Regia di Carlo Di Palma. Un film con Monica Vitti, Michele Placido, Stefano Satta Flores, Isa Danieli, Carlo Delle Piane. Genere: Commedia, Drammatico. Paese: Italia. Anno: 1973. Durata: 125 min. Consigliato a: Da 13 anni. Valutazione IMDb: 6.9.
Il film ripercorre l’odissea grottesca e amara di Teresa Numa, una giovane donna nata ad Anzio in una famiglia povera e numerosa, che durante il periodo fascista è costretta ad abbandonare la casa paterna in cerca di lavoro. Dopo un susseguirsi di impieghi precari, diventa madre, si sposa e resta vedova di guerra, ritrovandosi a vivere di espedienti e piccoli furti nella Roma del dopoguerra. La sua esistenza errabonda la conduce in un vortice di incontri con uomini diversi, ma anche a periodi di detenzione in carcere e persino in manicomio, in una continua e faticosa lotta per la sopravvivenza.
==========
**CONSEGNA**
Rispondi in breve a queste domande sull'estratto.
1. Chi firma la regia del film?
2. In quale località nasce Teresa Numa?
3. In quale città vive di espedienti e piccoli furti nel dopoguerra?
==========
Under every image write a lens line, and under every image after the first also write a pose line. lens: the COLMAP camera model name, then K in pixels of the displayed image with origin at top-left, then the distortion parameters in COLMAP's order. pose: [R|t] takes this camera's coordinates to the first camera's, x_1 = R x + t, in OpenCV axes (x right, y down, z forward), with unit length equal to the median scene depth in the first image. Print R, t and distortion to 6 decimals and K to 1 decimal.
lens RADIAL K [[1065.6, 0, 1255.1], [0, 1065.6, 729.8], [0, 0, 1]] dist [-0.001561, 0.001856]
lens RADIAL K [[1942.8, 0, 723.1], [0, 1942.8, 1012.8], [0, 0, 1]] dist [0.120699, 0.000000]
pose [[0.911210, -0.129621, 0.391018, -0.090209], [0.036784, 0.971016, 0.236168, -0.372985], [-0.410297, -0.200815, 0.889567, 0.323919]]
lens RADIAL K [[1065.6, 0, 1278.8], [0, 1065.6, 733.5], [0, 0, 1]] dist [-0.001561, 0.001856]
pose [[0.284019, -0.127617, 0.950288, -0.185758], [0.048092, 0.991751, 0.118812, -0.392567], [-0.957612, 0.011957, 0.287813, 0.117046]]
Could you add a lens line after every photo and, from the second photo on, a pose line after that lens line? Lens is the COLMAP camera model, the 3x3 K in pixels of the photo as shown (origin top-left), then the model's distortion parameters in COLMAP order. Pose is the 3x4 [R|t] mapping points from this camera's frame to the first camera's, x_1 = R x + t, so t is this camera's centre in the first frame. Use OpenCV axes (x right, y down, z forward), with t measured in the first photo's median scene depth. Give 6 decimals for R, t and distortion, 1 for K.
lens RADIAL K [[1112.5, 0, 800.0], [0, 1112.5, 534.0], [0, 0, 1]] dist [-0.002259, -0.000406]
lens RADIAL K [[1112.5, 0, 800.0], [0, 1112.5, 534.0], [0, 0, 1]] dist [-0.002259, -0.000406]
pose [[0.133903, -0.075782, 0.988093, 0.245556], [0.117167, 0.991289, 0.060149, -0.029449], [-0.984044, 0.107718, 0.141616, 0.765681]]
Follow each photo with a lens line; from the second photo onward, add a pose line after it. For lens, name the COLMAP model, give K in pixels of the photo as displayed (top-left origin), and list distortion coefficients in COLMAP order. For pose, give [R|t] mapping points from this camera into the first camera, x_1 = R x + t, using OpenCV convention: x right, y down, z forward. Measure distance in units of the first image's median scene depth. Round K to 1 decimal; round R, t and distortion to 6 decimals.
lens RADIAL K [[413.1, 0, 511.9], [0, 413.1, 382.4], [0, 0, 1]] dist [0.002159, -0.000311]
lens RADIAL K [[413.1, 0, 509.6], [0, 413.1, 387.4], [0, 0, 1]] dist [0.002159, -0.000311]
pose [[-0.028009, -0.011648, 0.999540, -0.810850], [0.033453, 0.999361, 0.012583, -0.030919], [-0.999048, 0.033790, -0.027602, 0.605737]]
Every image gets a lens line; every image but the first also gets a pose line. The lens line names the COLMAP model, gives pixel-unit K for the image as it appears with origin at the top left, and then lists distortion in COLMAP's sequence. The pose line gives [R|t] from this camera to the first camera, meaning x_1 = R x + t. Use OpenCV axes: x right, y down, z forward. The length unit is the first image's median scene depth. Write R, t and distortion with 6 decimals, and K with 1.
==========
**LA TUA RISPOSTA**
1. Carlo Di Palma.
2. Ad Anzio.
3. A Roma.